BEGIN Extracted information

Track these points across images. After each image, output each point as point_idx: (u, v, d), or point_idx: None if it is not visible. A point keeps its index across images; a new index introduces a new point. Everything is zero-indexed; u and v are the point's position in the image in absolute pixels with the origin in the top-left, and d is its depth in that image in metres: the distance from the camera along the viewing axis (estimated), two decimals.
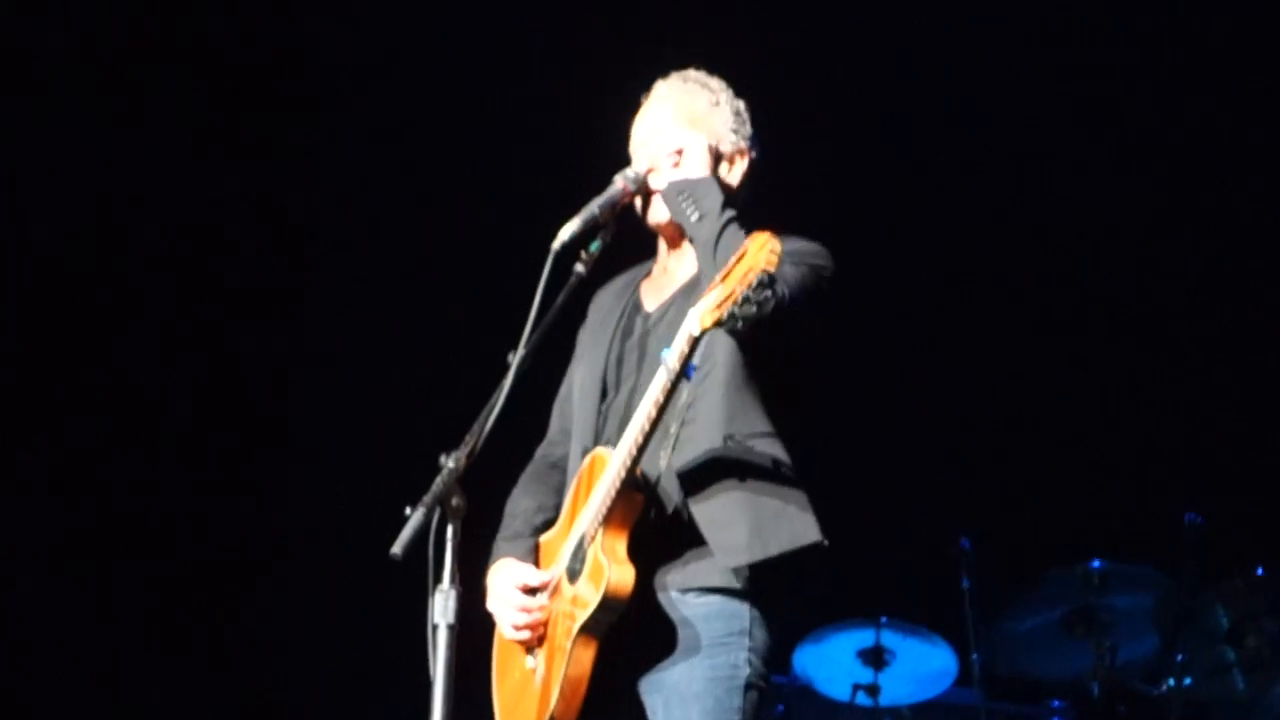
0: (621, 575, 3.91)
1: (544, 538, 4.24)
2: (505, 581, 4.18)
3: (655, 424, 3.89)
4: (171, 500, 7.54)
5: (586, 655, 3.96)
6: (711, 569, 4.01)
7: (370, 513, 4.28)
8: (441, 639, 3.73)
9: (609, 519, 3.95)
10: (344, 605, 7.49)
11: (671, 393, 3.87)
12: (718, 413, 4.04)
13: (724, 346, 4.02)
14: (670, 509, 4.03)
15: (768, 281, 3.63)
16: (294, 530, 7.81)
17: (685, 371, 3.83)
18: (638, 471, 3.96)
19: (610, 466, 3.98)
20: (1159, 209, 7.65)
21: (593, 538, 3.97)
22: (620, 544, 3.95)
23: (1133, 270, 7.71)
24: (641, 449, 3.91)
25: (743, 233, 3.90)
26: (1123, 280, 7.73)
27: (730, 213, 4.02)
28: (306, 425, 7.95)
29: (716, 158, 4.24)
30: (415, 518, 3.74)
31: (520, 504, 4.36)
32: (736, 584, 4.00)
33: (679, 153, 4.22)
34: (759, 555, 3.96)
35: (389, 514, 3.80)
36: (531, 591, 4.14)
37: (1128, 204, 7.69)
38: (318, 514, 7.72)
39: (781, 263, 3.71)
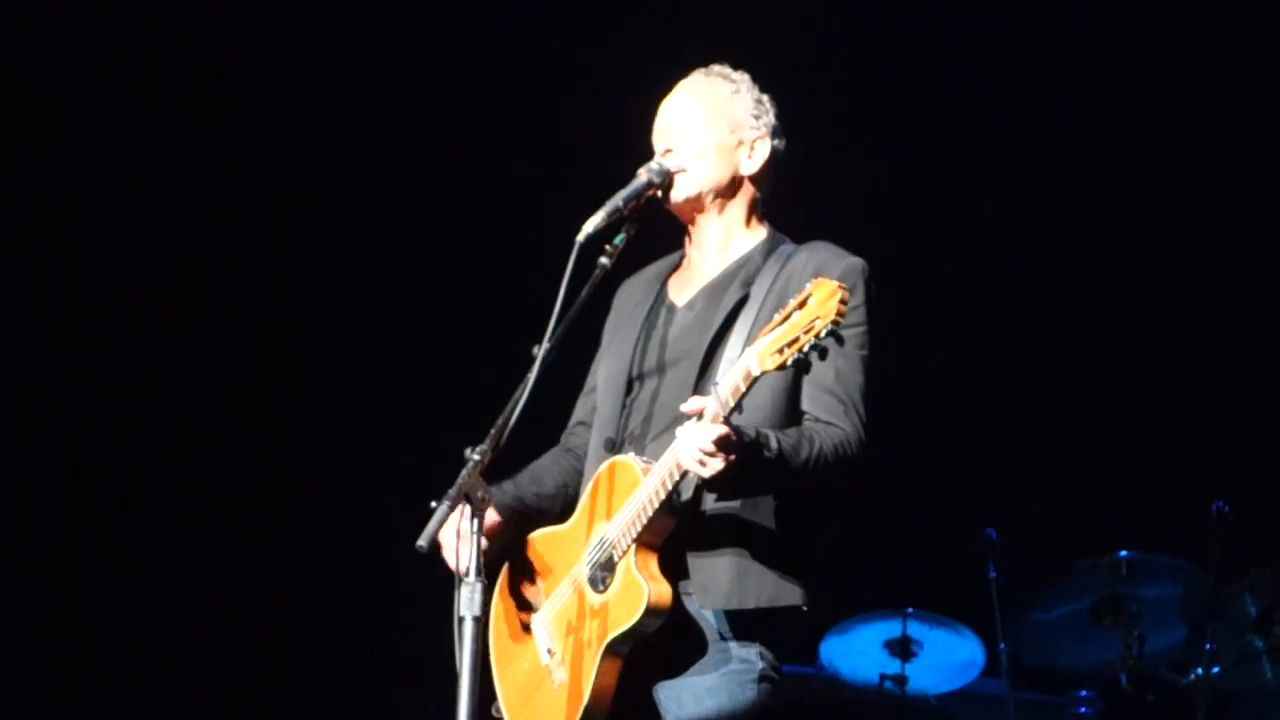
0: (660, 591, 3.91)
1: (558, 528, 4.20)
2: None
3: None
4: (199, 498, 7.52)
5: (615, 667, 3.96)
6: None
7: (396, 506, 4.29)
8: (468, 631, 3.73)
9: (643, 538, 3.94)
10: (370, 599, 7.51)
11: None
12: None
13: (770, 387, 3.99)
14: (693, 527, 4.01)
15: (835, 332, 3.61)
16: (321, 524, 7.82)
17: (738, 407, 3.77)
18: (677, 499, 3.93)
19: (645, 485, 3.94)
20: (1188, 193, 7.63)
21: (624, 551, 3.96)
22: (653, 560, 3.95)
23: (1158, 261, 7.68)
24: (683, 475, 3.87)
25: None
26: (1150, 271, 7.70)
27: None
28: (334, 420, 7.97)
29: (736, 144, 4.24)
30: (440, 511, 3.75)
31: (528, 476, 4.33)
32: None
33: (685, 129, 4.23)
34: (735, 605, 3.97)
35: (415, 507, 3.82)
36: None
37: (1159, 192, 7.67)
38: (344, 508, 7.74)
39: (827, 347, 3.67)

END Extracted information

== Problem description ==
Copy all of the records verbatim, omitting the pictures.

== Final answer ==
Track these points across images. After each image, output each point as point_idx: (u, v, d), or point_idx: None if it is not visible. A point keeps its index across images; a new index introduces a new point. Everything is zero-indexed; u and v are the point's position in the image in absolute pixels with the origin in the top-left, and d is its depth in that image in metres: the distance from the camera along the viewing axis (estimated), two decimals.
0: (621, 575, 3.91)
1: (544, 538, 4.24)
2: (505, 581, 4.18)
3: (655, 424, 3.89)
4: (171, 500, 7.54)
5: (586, 655, 3.96)
6: (711, 569, 4.01)
7: (370, 513, 4.28)
8: (441, 639, 3.73)
9: (609, 519, 3.95)
10: (344, 605, 7.49)
11: (671, 393, 3.87)
12: (718, 413, 4.04)
13: (724, 346, 4.02)
14: (670, 509, 4.03)
15: (768, 281, 3.63)
16: (294, 530, 7.81)
17: (685, 371, 3.83)
18: (638, 471, 3.96)
19: (610, 466, 3.98)
20: (1159, 209, 7.65)
21: (593, 538, 3.97)
22: (620, 544, 3.95)
23: (1133, 270, 7.71)
24: (641, 449, 3.91)
25: (743, 233, 3.90)
26: (1123, 280, 7.73)
27: (730, 213, 4.02)
28: (306, 425, 7.95)
29: (716, 158, 4.24)
30: (415, 518, 3.74)
31: (520, 504, 4.36)
32: (736, 584, 4.00)
33: (679, 153, 4.22)
34: (759, 555, 3.96)
35: (389, 514, 3.80)
36: (531, 591, 4.14)
37: (1128, 204, 7.69)
38: (318, 514, 7.72)
39: (781, 263, 3.71)
0: (660, 591, 3.91)
1: (558, 528, 4.20)
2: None
3: None
4: (199, 498, 7.52)
5: (615, 667, 3.96)
6: None
7: (396, 506, 4.29)
8: (468, 631, 3.73)
9: (643, 538, 3.94)
10: (370, 599, 7.51)
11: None
12: None
13: (770, 387, 3.99)
14: (693, 527, 4.01)
15: (835, 332, 3.61)
16: (321, 524, 7.82)
17: (738, 407, 3.77)
18: (677, 499, 3.93)
19: (645, 485, 3.94)
20: (1188, 193, 7.63)
21: (624, 551, 3.96)
22: (653, 560, 3.95)
23: (1158, 261, 7.68)
24: (683, 475, 3.87)
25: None
26: (1150, 271, 7.70)
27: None
28: (334, 420, 7.97)
29: (736, 144, 4.24)
30: (440, 511, 3.75)
31: (528, 476, 4.33)
32: None
33: (685, 129, 4.23)
34: (735, 605, 3.97)
35: (415, 507, 3.82)
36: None
37: (1159, 192, 7.67)
38: (344, 508, 7.74)
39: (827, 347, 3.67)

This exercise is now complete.